──────── Exercise materials ────────

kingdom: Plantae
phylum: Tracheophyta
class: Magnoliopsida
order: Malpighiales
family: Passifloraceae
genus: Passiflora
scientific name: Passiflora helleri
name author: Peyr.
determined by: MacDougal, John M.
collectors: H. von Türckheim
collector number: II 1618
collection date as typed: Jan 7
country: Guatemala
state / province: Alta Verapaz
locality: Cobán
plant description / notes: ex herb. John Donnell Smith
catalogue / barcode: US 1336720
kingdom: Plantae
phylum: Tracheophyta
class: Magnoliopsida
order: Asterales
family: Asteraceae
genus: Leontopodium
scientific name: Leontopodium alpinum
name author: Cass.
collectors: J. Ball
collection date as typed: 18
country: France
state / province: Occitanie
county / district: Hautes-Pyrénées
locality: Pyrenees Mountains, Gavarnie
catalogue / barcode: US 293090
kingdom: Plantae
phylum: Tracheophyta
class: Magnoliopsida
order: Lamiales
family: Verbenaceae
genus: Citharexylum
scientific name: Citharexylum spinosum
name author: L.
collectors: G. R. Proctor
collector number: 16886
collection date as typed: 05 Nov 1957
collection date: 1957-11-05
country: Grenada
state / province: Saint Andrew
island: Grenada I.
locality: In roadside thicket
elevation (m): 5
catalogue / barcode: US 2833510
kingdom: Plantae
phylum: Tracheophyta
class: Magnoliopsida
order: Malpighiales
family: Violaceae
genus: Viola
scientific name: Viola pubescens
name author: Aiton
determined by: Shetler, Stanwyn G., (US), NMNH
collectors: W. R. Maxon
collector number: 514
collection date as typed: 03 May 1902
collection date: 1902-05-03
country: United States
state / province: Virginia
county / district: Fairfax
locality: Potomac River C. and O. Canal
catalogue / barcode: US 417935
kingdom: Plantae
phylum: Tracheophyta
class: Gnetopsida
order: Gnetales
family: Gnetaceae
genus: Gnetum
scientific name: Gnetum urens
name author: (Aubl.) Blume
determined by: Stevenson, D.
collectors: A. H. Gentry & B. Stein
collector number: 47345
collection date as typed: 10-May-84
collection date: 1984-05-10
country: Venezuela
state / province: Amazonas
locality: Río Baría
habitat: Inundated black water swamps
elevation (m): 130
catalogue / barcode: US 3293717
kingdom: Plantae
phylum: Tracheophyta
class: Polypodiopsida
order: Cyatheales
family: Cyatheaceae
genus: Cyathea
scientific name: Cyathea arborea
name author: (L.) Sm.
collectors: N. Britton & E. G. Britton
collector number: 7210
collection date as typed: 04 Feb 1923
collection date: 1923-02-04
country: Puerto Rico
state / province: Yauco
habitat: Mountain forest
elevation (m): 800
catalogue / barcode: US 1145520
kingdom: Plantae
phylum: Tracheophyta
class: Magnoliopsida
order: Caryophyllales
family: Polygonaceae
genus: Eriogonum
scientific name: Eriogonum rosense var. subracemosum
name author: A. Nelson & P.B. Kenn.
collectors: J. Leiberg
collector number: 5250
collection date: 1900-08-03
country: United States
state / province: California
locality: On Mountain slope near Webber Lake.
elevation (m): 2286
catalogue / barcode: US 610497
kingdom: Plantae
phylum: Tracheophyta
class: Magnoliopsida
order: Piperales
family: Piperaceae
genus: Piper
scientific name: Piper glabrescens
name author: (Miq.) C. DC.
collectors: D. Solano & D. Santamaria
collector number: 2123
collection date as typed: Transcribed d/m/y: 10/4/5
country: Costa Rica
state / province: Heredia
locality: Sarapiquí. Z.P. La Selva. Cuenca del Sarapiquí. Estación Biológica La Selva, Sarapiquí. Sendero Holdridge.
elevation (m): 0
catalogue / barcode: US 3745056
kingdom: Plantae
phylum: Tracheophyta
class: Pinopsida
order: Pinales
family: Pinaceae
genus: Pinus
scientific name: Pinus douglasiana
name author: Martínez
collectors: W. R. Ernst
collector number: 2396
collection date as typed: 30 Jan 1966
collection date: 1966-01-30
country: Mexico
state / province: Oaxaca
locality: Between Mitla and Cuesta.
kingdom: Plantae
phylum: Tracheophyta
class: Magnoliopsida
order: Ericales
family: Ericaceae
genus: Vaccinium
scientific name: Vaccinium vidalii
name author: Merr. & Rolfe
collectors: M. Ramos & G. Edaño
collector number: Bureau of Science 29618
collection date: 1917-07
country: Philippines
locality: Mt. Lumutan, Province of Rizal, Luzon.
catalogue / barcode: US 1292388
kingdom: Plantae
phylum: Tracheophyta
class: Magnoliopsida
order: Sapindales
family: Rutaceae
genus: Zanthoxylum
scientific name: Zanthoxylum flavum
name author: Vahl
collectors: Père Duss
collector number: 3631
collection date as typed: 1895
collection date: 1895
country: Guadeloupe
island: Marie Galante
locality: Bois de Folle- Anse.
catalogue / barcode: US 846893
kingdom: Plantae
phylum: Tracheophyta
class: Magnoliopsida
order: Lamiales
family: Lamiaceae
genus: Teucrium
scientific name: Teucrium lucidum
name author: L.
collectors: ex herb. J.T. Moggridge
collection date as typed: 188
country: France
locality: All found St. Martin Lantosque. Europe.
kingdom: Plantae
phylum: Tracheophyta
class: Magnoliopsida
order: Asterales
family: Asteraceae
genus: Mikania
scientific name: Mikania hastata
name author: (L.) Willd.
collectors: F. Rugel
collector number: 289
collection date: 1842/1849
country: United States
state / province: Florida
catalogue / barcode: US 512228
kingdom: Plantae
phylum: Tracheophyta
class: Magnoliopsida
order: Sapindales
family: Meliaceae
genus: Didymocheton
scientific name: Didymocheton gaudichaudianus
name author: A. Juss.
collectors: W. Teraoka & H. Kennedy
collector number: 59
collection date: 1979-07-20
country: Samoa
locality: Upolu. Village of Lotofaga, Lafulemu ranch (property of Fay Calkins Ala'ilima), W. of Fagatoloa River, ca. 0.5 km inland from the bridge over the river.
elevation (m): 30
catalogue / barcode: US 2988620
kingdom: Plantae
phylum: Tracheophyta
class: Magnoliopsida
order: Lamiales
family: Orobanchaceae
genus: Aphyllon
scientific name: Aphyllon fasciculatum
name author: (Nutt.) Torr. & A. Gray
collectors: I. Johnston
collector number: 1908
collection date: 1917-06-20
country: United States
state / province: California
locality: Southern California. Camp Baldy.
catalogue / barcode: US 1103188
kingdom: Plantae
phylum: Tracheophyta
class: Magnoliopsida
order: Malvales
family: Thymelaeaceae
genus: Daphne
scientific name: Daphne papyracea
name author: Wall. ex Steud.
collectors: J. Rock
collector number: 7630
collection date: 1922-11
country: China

────────

What to work on – Arrange every line of the material above as a Markdown table with two columns, Number and Record line. Number the rows in order and leave out any blank lines.

Final answer –
| Number | Record line |
|---|---|
| 1 | kingdom: Plantae |
| 2 | phylum: Tracheophyta |
| 3 | class: Magnoliopsida |
| 4 | order: Malpighiales |
| 5 | family: Passifloraceae |
| 6 | genus: Passiflora |
| 7 | scientific name: Passiflora helleri |
| 8 | name author: Peyr. |
| 9 | determined by: MacDougal, John M. |
| 10 | collectors: H. von Türckheim |
| 11 | collector number: II 1618 |
| 12 | collection date as typed: Jan 7 |
| 13 | country: Guatemala |
| 14 | state / province: Alta Verapaz |
| 15 | locality: Cobán |
| 16 | plant description / notes: ex herb. John Donnell Smith |
| 17 | catalogue / barcode: US 1336720 |
| 18 | kingdom: Plantae |
| 19 | phylum: Tracheophyta |
| 20 | class: Magnoliopsida |
| 21 | order: Asterales |
| 22 | family: Asteraceae |
| 23 | genus: Leontopodium |
| 24 | scientific name: Leontopodium alpinum |
| 25 | name author: Cass. |
| 26 | collectors: J. Ball |
| 27 | collection date as typed: 18 |
| 28 | country: France |
| 29 | state / province: Occitanie |
| 30 | county / district: Hautes-Pyrénées |
| 31 | locality: Pyrenees Mountains, Gavarnie |
| 32 | catalogue / barcode: US 293090 |
| 33 | kingdom: Plantae |
| 34 | phylum: Tracheophyta |
| 35 | class: Magnoliopsida |
| 36 | order: Lamiales |
| 37 | family: Verbenaceae |
| 38 | genus: Citharexylum |
| 39 | scientific name: Citharexylum spinosum |
| 40 | name author: L. |
| 41 | collectors: G. R. Proctor |
| 42 | collector number: 16886 |
| 43 | collection date as typed: 05 Nov 1957 |
| 44 | collection date: 1957-11-05 |
| 45 | country: Grenada |
| 46 | state / province: Saint Andrew |
| 47 | island: Grenada I. |
| 48 | locality: In roadside thicket |
| 49 | elevation (m): 5 |
| 50 | catalogue / barcode: US 2833510 |
| 51 | kingdom: Plantae |
| 52 | phylum: Tracheophyta |
| 53 | class: Magnoliopsida |
| 54 | order: Malpighiales |
| 55 | family: Violaceae |
| 56 | genus: Viola |
| 57 | scientific name: Viola pubescens |
| 58 | name author: Aiton |
| 59 | determined by: Shetler, Stanwyn G., (US), NMNH |
| 60 | collectors: W. R. Maxon |
| 61 | collector number: 514 |
| 62 | collection date as typed: 03 May 1902 |
| 63 | collection date: 1902-05-03 |
| 64 | country: United States |
| 65 | state / province: Virginia |
| 66 | county / district: Fairfax |
| 67 | locality: Potomac River C. and O. Canal |
| 68 | catalogue / barcode: US 417935 |
| 69 | kingdom: Plantae |
| 70 | phylum: Tracheophyta |
| 71 | class: Gnetopsida |
| 72 | order: Gnetales |
| 73 | family: Gnetaceae |
| 74 | genus: Gnetum |
| 75 | scientific name: Gnetum urens |
| 76 | name author: (Aubl.) Blume |
| 77 | determined by: Stevenson, D. |
| 78 | collectors: A. H. Gentry & B. Stein |
| 79 | collector number: 47345 |
| 80 | collection date as typed: 10-May-84 |
| 81 | collection date: 1984-05-10 |
| 82 | country: Venezuela |
| 83 | state / province: Amazonas |
| 84 | locality: Río Baría |
| 85 | habitat: Inundated black water swamps |
| 86 | elevation (m): 130 |
| 87 | catalogue / barcode: US 3293717 |
| 88 | kingdom: Plantae |
| 89 | phylum: Tracheophyta |
| 90 | class: Polypodiopsida |
| 91 | order: Cyatheales |
| 92 | family: Cyatheaceae |
| 93 | genus: Cyathea |
| 94 | scientific name: Cyathea arborea |
| 95 | name author: (L.) Sm. |
| 96 | collectors: N. Britton & E. G. Britton |
| 97 | collector number: 7210 |
| 98 | collection date as typed: 04 Feb 1923 |
| 99 | collection date: 1923-02-04 |
| 100 | country: Puerto Rico |
| 101 | state / province: Yauco |
| 102 | habitat: Mountain forest |
| 103 | elevation (m): 800 |
| 104 | catalogue / barcode: US 1145520 |
| 105 | kingdom: Plantae |
| 106 | phylum: Tracheophyta |
| 107 | class: Magnoliopsida |
| 108 | order: Caryophyllales |
| 109 | family: Polygonaceae |
| 110 | genus: Eriogonum |
| 111 | scientific name: Eriogonum rosense var. subracemosum |
| 112 | name author: A. Nelson & P.B. Kenn. |
| 113 | collectors: J. Leiberg |
| 114 | collector number: 5250 |
| 115 | collection date: 1900-08-03 |
| 116 | country: United States |
| 117 | state / province: California |
| 118 | locality: On Mountain slope near Webber Lake. |
| 119 | elevation (m): 2286 |
| 120 | catalogue / barcode: US 610497 |
| 121 | kingdom: Plantae |
| 122 | phylum: Tracheophyta |
| 123 | class: Magnoliopsida |
| 124 | order: Piperales |
| 125 | family: Piperaceae |
| 126 | genus: Piper |
| 127 | scientific name: Piper glabrescens |
| 128 | name author: (Miq.) C. DC. |
| 129 | collectors: D. Solano & D. Santamaria |
| 130 | collector number: 2123 |
| 131 | collection date as typed: Transcribed d/m/y: 10/4/5 |
| 132 | country: Costa Rica |
| 133 | state / province: Heredia |
| 134 | locality: Sarapiquí. Z.P. La Selva. Cuenca del Sarapiquí. Estación Biológica La Selva, Sarapiquí. Sendero Holdridge. |
| 135 | elevation (m): 0 |
| 136 | catalogue / barcode: US 3745056 |
| 137 | kingdom: Plantae |
| 138 | phylum: Tracheophyta |
| 139 | class: Pinopsida |
| 140 | order: Pinales |
| 141 | family: Pinaceae |
| 142 | genus: Pinus |
| 143 | scientific name: Pinus douglasiana |
| 144 | name author: Martínez |
| 145 | collectors: W. R. Ernst |
| 146 | collector number: 2396 |
| 147 | collection date as typed: 30 Jan 1966 |
| 148 | collection date: 1966-01-30 |
| 149 | country: Mexico |
| 150 | state / province: Oaxaca |
| 151 | locality: Between Mitla and Cuesta. |
| 152 | kingdom: Plantae |
| 153 | phylum: Tracheophyta |
| 154 | class: Magnoliopsida |
| 155 | order: Ericales |
| 156 | family: Ericaceae |
| 157 | genus: Vaccinium |
| 158 | scientific name: Vaccinium vidalii |
| 159 | name author: Merr. & Rolfe |
| 160 | collectors: M. Ramos & G. Edaño |
| 161 | collector number: Bureau of Science 29618 |
| 162 | collection date: 1917-07 |
| 163 | country: Philippines |
| 164 | locality: Mt. Lumutan, Province of Rizal, Luzon. |
| 165 | catalogue / barcode: US 1292388 |
| 166 | kingdom: Plantae |
| 167 | phylum: Tracheophyta |
| 168 | class: Magnoliopsida |
| 169 | order: Sapindales |
| 170 | family: Rutaceae |
| 171 | genus: Zanthoxylum |
| 172 | scientific name: Zanthoxylum flavum |
| 173 | name author: Vahl |
| 174 | collectors: Père Duss |
| 175 | collector number: 3631 |
| 176 | collection date as typed: 1895 |
| 177 | collection date: 1895 |
| 178 | country: Guadeloupe |
| 179 | island: Marie Galante |
| 180 | locality: Bois de Folle- Anse. |
| 181 | catalogue / barcode: US 846893 |
| 182 | kingdom: Plantae |
| 183 | phylum: Tracheophyta |
| 184 | class: Magnoliopsida |
| 185 | order: Lamiales |
| 186 | family: Lamiaceae |
| 187 | genus: Teucrium |
| 188 | scientific name: Teucrium lucidum |
| 189 | name author: L. |
| 190 | collectors: ex herb. J.T. Moggridge |
| 191 | collection date as typed: 188 |
| 192 | country: France |
| 193 | locality: All found St. Martin Lantosque. Europe. |
| 194 | kingdom: Plantae |
| 195 | phylum: Tracheophyta |
| 196 | class: Magnoliopsida |
| 197 | order: Asterales |
| 198 | family: Asteraceae |
| 199 | genus: Mikania |
| 200 | scientific name: Mikania hastata |
| 201 | name author: (L.) Willd. |
| 202 | collectors: F. Rugel |
| 203 | collector number: 289 |
| 204 | collection date: 1842/1849 |
| 205 | country: United States |
| 206 | state / province: Florida |
| 207 | catalogue / barcode: US 512228 |
| 208 | kingdom: Plantae |
| 209 | phylum: Tracheophyta |
| 210 | class: Magnoliopsida |
| 211 | order: Sapindales |
| 212 | family: Meliaceae |
| 213 | genus: Didymocheton |
| 214 | scientific name: Didymocheton gaudichaudianus |
| 215 | name author: A. Juss. |
| 216 | collectors: W. Teraoka & H. Kennedy |
| 217 | collector number: 59 |
| 218 | collection date: 1979-07-20 |
| 219 | country: Samoa |
| 220 | locality: Upolu. Village of Lotofaga, Lafulemu ranch (property of Fay Calkins Ala'ilima), W. of Fagatoloa River, ca. 0.5 km inland from the bridge over the river. |
| 221 | elevation (m): 30 |
| 222 | catalogue / barcode: US 2988620 |
| 223 | kingdom: Plantae |
| 224 | phylum: Tracheophyta |
| 225 | class: Magnoliopsida |
| 226 | order: Lamiales |
| 227 | family: Orobanchaceae |
| 228 | genus: Aphyllon |
| 229 | scientific name: Aphyllon fasciculatum |
| 230 | name author: (Nutt.) Torr. & A. Gray |
| 231 | collectors: I. Johnston |
| 232 | collector number: 1908 |
| 233 | collection date: 1917-06-20 |
| 234 | country: United States |
| 235 | state / province: California |
| 236 | locality: Southern California. Camp Baldy. |
| 237 | catalogue / barcode: US 1103188 |
| 238 | kingdom: Plantae |
| 239 | phylum: Tracheophyta |
| 240 | class: Magnoliopsida |
| 241 | order: Malvales |
| 242 | family: Thymelaeaceae |
| 243 | genus: Daphne |
| 244 | scientific name: Daphne papyracea |
| 245 | name author: Wall. ex Steud. |
| 246 | collectors: J. Rock |
| 247 | collector number: 7630 |
| 248 | collection date: 1922-11 |
| 249 | country: China |